When dealing with such a problem, the first step is to realize that this scenario is indeed an indeterminate form, one where L'Hopital's Rule can be effectively applied. This rule helps to analyze the behavior of ratios as variables tend towards infinity, often simplifying or transforming the original limit into one that is easier to evaluate.
Understanding how to handle 'infinity over infinity' is more than just applying a rule; it is about interpreting the behavior of functions as they grow without bounds. It is essential to compare the growth rates of the numerator and the denominator and then determine how their ratio behaves as the variable approaches infinity.
Logarithmic Limits
Logarithmic functions are prevalent in limits, especially when they are involved in ratios or as part of exponents, as seen in the given exercise. Considering logarithmic limits involves understanding the behavior of logarithms as the input either approaches zero, infinity, or any other critical value.

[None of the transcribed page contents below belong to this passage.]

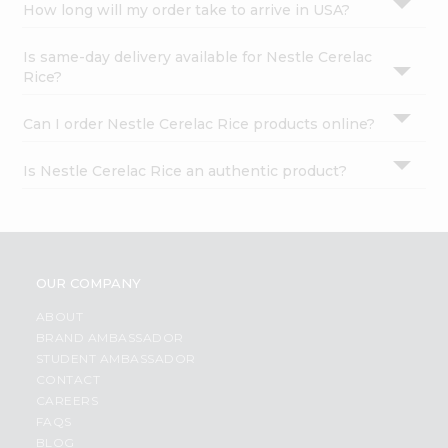
How long will my order take to arrive in USA?
Is same-day delivery available for Nestle Cerelac
Rice?
Can I order Nestle Cerelac Rice products online?
Is Nestle Cerelac Rice an authentic product?
OUR COMPANY
ABOUT
BRAND AMBASSADOR
STUDENT AMBASSADOR
CONTACT
CAREERS
FAQS
BLOG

In the context of 'infinity over infinity', logarithmic limits can be particularly tricky to evaluate. Logarithmic functions grow very slowly compared to polynomial or exponential functions. As a result, when a logarithmic function is in the numerator, and the denominator is, for example, a linear function like 'x', the denominator grows much faster, and the overall limit tends to zero, as demonstrated in our provided exercise.
Understanding the properties of logarithms, such as their slow growth rate and how they transform multiplication into addition or powers into products, is vital for solving limits. In summary, grasping logarithmic limits eases the way towards evaluating complex limits that involve these functions.
In the context of 'infinity over infinity', logarithmic limits can be particularly tricky to evaluate. Logarithmic functions grow very slowly compared to polynomial or exponential functions. As a result, when a logarithmic function is in the numerator, and the denominator is, for example, a linear function like 'x', the denominator grows much faster, and the overall limit tends to zero, as demonstrated in our provided exercise.
Understanding the properties of logarithms, such as their slow growth rate and how they transform multiplication into addition or powers into products, is vital for solving limits. In summary, grasping logarithmic limits eases the way towards evaluating complex limits that involve these functions.